Temperatures soared into the 90s and rain fell steadily for one entire week. During one stretch, they spent eight days on the side of the cliff, camping out in a portaledge tent hanging from the face of the big wall. A portaledge is a hanging tent system designed for rock climbers.

“I’ve done trips before with a friend, but this was a lot of work,” Smith said.

With his background working on elite hotshot firefighting crews, Traub said he was used to digging in the dirt.

When not working, they stressed about whether the route would get finished, whether rain would shut them down and if they would be able to complete the climb, all while being tormented by biting horseflies the size of dimes.

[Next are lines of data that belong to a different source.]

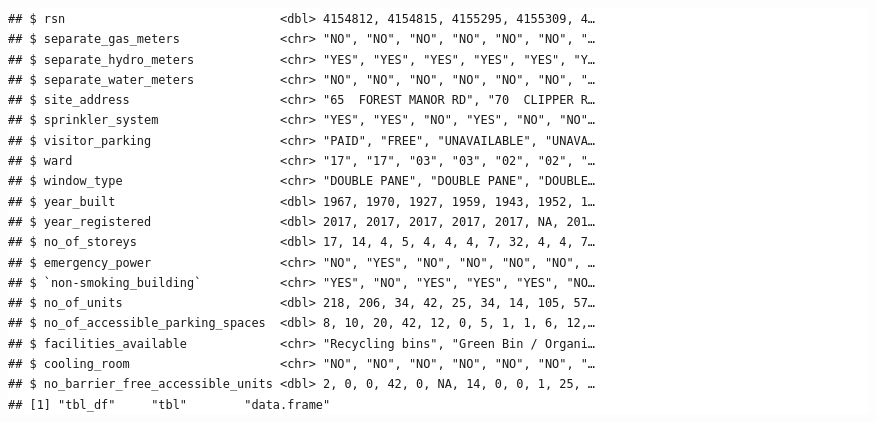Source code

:     ## $ rsn                              <dbl> 4154812, 4154815, 4155295, 4155309, 4…
    ## $ separate_gas_meters              <chr> "NO", "NO", "NO", "NO", "NO", "NO", "…
    ## $ separate_hydro_meters            <chr> "YES", "YES", "YES", "YES", "YES", "Y…
    ## $ separate_water_meters            <chr> "NO", "NO", "NO", "NO", "NO", "NO", "…
    ## $ site_address                     <chr> "65  FOREST MANOR RD", "70  CLIPPER R…
    ## $ sprinkler_system                 <chr> "YES", "YES", "NO", "YES", "NO", "NO"…
    ## $ visitor_parking                  <chr> "PAID", "FREE", "UNAVAILABLE", "UNAVA…
    ## $ ward                             <chr> "17", "17", "03", "03", "02", "02", "…
    ## $ window_type                      <chr> "DOUBLE PANE", "DOUBLE PANE", "DOUBLE…
    ## $ year_built                       <dbl> 1967, 1970, 1927, 1959, 1943, 1952, 1…
    ## $ year_registered                  <dbl> 2017, 2017, 2017, 2017, 2017, NA, 201…
    ## $ no_of_storeys                    <dbl> 17, 14, 4, 5, 4, 4, 4, 7, 32, 4, 4, 7…
    ## $ emergency_power                  <chr> "NO", "YES", "NO", "NO", "NO", "NO", …
    ## $ `non-smoking_building`           <chr> "YES", "NO", "YES", "YES", "YES", "NO…
    ## $ no_of_units                      <dbl> 218, 206, 34, 42, 25, 34, 14, 105, 57…
    ## $ no_of_accessible_parking_spaces  <dbl> 8, 10, 20, 42, 12, 0, 5, 1, 1, 6, 12,…
    ## $ facilities_available             <chr> "Recycling bins", "Green Bin / Organi…
    ## $ cooling_room                     <chr> "NO", "NO", "NO", "NO", "NO", "NO", "…
    ## $ no_barrier_free_accessible_units <dbl> 2, 0, 0, 42, 0, NA, 14, 0, 0, 1, 25, …
    ## [1] "tbl_df"     "tbl"        "data.frame"
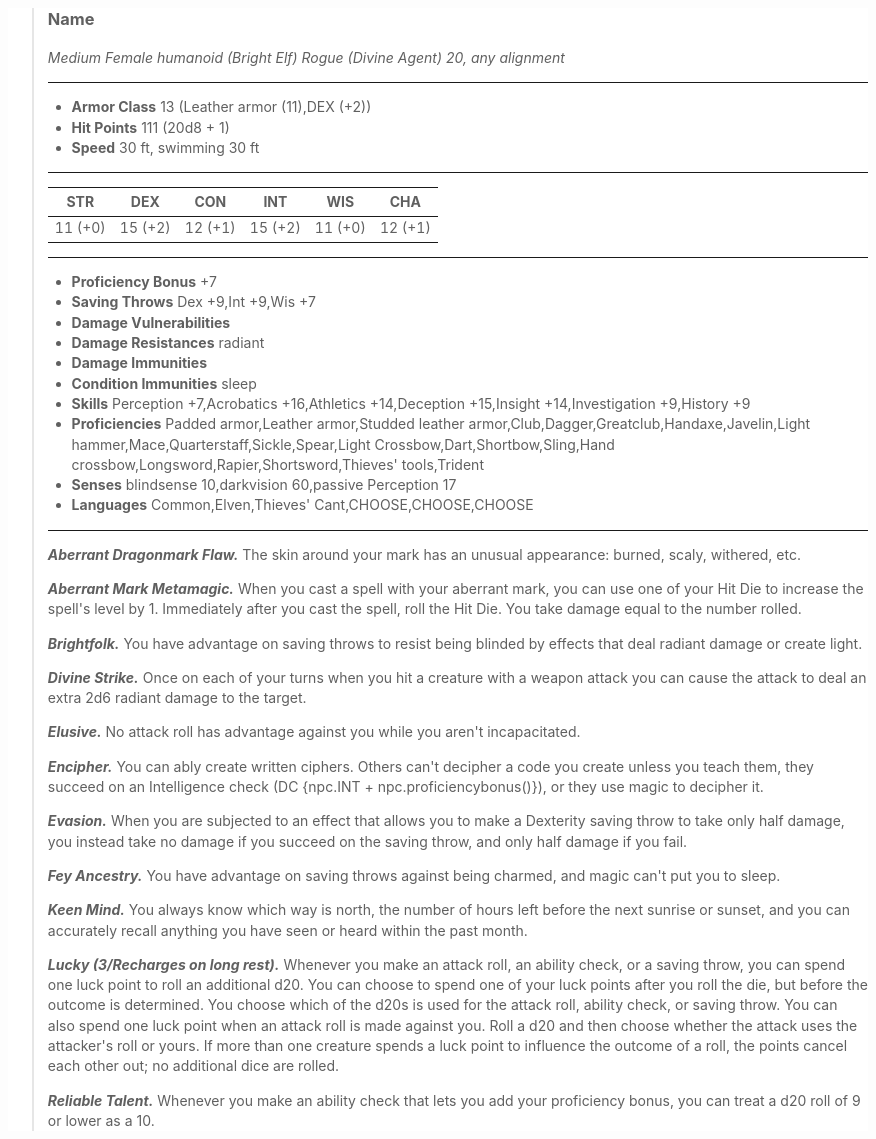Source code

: >### Name
>*Medium Female humanoid (Bright Elf) Rogue (Divine Agent) 20, any alignment*
>___
>- **Armor Class** 13 (Leather armor (11),DEX (+2))
>- **Hit Points** 111 (20d8 + 1)
>- **Speed** 30 ft, swimming 30 ft
>___
>|**STR**|**DEX**|**CON**|**INT**|**WIS**|**CHA**|
>|:-:|:-:|:-:|:-:|:-:|:-:|
>|11 (+0)|15 (+2)|12 (+1)|15 (+2)|11 (+0)|12 (+1)|
>___
>- **Proficiency Bonus** +7
>- **Saving Throws** Dex +9,Int +9,Wis +7
>- **Damage Vulnerabilities** 
>- **Damage Resistances** radiant
>- **Damage Immunities** 
>- **Condition Immunities** sleep
>- **Skills** Perception +7,Acrobatics +16,Athletics +14,Deception +15,Insight +14,Investigation +9,History +9
>- **Proficiencies** Padded armor,Leather armor,Studded leather armor,Club,Dagger,Greatclub,Handaxe,Javelin,Light hammer,Mace,Quarterstaff,Sickle,Spear,Light Crossbow,Dart,Shortbow,Sling,Hand crossbow,Longsword,Rapier,Shortsword,Thieves' tools,Trident
>- **Senses** blindsense 10,darkvision 60,passive Perception 17
>- **Languages** Common,Elven,Thieves' Cant,CHOOSE,CHOOSE,CHOOSE
>___
>***Aberrant Dragonmark Flaw.*** The skin around your mark has an unusual appearance: burned, scaly, withered, etc.
>
>***Aberrant Mark Metamagic.*** When you cast a spell with your aberrant mark, you can use one of your Hit Die to increase the spell's level by 1. Immediately after you cast the spell, roll the Hit Die. You take damage equal to the number rolled.
>
>***Brightfolk.*** You have advantage on saving throws to resist being blinded by effects that deal radiant damage or create light.
>
>***Divine Strike.*** Once on each of your turns when you hit a creature with a weapon attack you can cause the attack to deal an extra 2d6 radiant damage to the target.
>
>***Elusive.*** No attack roll has advantage against you while you aren't incapacitated.
>
>***Encipher.*** You can ably create written ciphers. Others can't decipher a code you create unless you teach them, they succeed on an Intelligence check (DC {npc.INT + npc.proficiencybonus()}), or they use magic to decipher it.
>
>***Evasion.*** When you are subjected to an effect that allows you to make a Dexterity saving throw to take only half damage, you instead take no damage if you succeed on the saving throw, and only half damage if you fail.
>
>***Fey Ancestry.*** You have advantage on saving throws against being charmed, and magic can't put you to sleep.
>
>***Keen Mind.*** You always know which way is north, the number of hours left before the next sunrise or sunset, and you can accurately recall anything you have seen or heard within the past month.
>
>***Lucky (3/Recharges on long rest).*** Whenever you make an attack roll, an ability check, or a saving throw, you can spend one luck point to roll an additional d20. You can choose to spend one of your luck points after you roll the die, but before the outcome is determined. You choose which of the d20s is used for the attack roll, ability check, or saving throw. You can also spend one luck point when an attack roll is made against you. Roll a d20 and then choose whether the attack uses the attacker's roll or yours. If more than one creature spends a luck point to influence the outcome of a roll, the points cancel each other out; no additional dice are rolled.
>
>***Reliable Talent.*** Whenever you make an ability check that lets you add your proficiency bonus, you can treat a d20 roll of 9 or lower as a 10.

“It was blue-collar work,” Smith said.

Final ascent

The payoff was the opportunity to free-climb the entire route. It took 15 hours to ascend the 19 pitches, the last one a scramble to the top. The majority of the pitches were rated 5.11, with one a 5.12. A 5.11 is a steep route that requires difficult and powerful moves. A 5.15a climb is considered the most difficult.

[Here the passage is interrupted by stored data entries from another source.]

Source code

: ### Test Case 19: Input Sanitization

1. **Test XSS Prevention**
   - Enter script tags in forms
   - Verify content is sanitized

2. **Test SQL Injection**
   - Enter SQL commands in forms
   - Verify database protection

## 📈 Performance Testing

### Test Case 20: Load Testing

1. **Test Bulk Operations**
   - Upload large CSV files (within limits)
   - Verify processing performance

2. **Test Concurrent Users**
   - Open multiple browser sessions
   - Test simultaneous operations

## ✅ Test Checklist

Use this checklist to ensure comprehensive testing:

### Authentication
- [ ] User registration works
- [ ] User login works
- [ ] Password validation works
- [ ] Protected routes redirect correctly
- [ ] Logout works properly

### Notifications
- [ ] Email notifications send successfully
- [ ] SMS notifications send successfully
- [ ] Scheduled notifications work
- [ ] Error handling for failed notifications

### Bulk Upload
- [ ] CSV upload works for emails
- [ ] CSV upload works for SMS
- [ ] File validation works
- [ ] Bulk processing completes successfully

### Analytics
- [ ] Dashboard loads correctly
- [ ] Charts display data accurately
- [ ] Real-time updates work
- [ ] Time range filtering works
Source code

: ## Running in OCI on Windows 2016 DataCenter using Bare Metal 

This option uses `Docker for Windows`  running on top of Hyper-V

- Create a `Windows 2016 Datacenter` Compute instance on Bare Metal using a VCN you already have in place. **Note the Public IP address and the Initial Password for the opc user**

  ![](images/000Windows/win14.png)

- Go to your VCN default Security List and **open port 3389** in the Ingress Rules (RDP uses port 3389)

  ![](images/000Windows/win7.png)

“When we left, the locals were happy with the route,” Smith said. “It’s one of those things, the more you think about it, it’s amazing how it all worked out.”

“After having some other folks climb it from the local area and being happy with it, that makes it worthwhile,” Traub said.

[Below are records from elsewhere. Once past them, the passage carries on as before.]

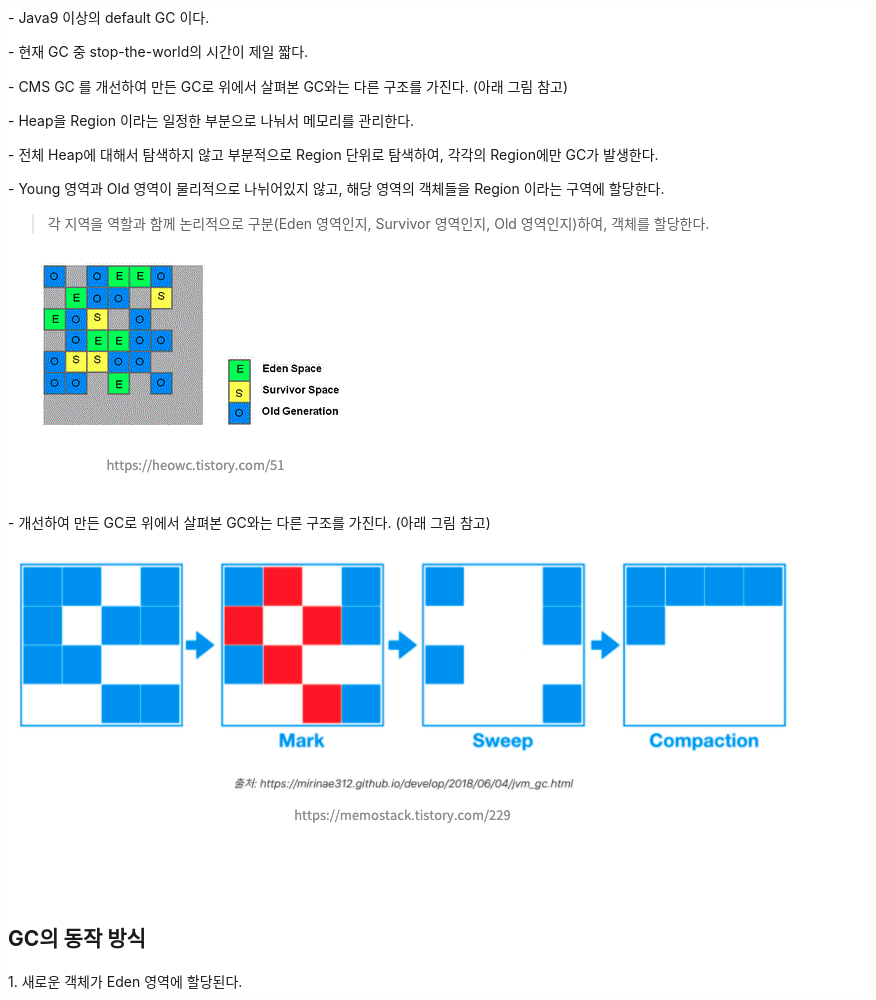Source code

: \- Java9 이상의 default GC 이다.

\- 현재 GC 중 stop-the-world의 시간이 제일 짧다.

\- CMS GC 를 개선하여 만든 GC로 위에서 살펴본 GC와는 다른 구조를 가진다. (아래 그림 참고)

\- Heap을 Region 이라는 일정한 부분으로 나눠서 메모리를 관리한다.

\- 전체 Heap에 대해서 탐색하지 않고 부분적으로 Region 단위로 탐색하여, 각각의 Region에만 GC가 발생한다.

\- Young 영역과 Old 영역이 물리적으로 나뉘어있지 않고, 해당 영역의 객체들을 Region 이라는 구역에 할당한다.

> 각 지역을 역할과 함께 논리적으로 구분(Eden 영역인지, Survivor 영역인지, Old 영역인지)하여, 객체를 할당한다.

![IMAGES](../images/gc12_1.png)

\- 개선하여 만든 GC로 위에서 살펴본 GC와는 다른 구조를 가진다. (아래 그림 참고)

![IMAGES](../images/gc12_2.png)

<br/>
<br/>

## GC의 동작 방식

1. 새로운 객체가 Eden 영역에 할당된다.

Although rewarding to have established a big-wall first ascent, Smith is looking forward to less-gear intensive routes for a while. And despite being gone for almost two months, he had no desire to spend more than a short time in Miles City visiting family.

After a brief stop in Billings to visit his brother, he was on to Mount Shasta in California where he has work in an outdoor school taking youngsters backpacking and climbing.

“I was home for a few days and the feeling I get right before I’m going to leave is exciting,” he said. “If you stay in one place too long, you know what’s going to happen and you know what’s not going to happen.”

One thing is for certain, though, both men would like to return to Chile just to climb, not to weed-eat the cliffs.

“I would definitely entertain the thought of going down to Chile, since we have the logistics figured out,” Traub said. “It’s by far one of the neatest spots I’ve ever climbed.”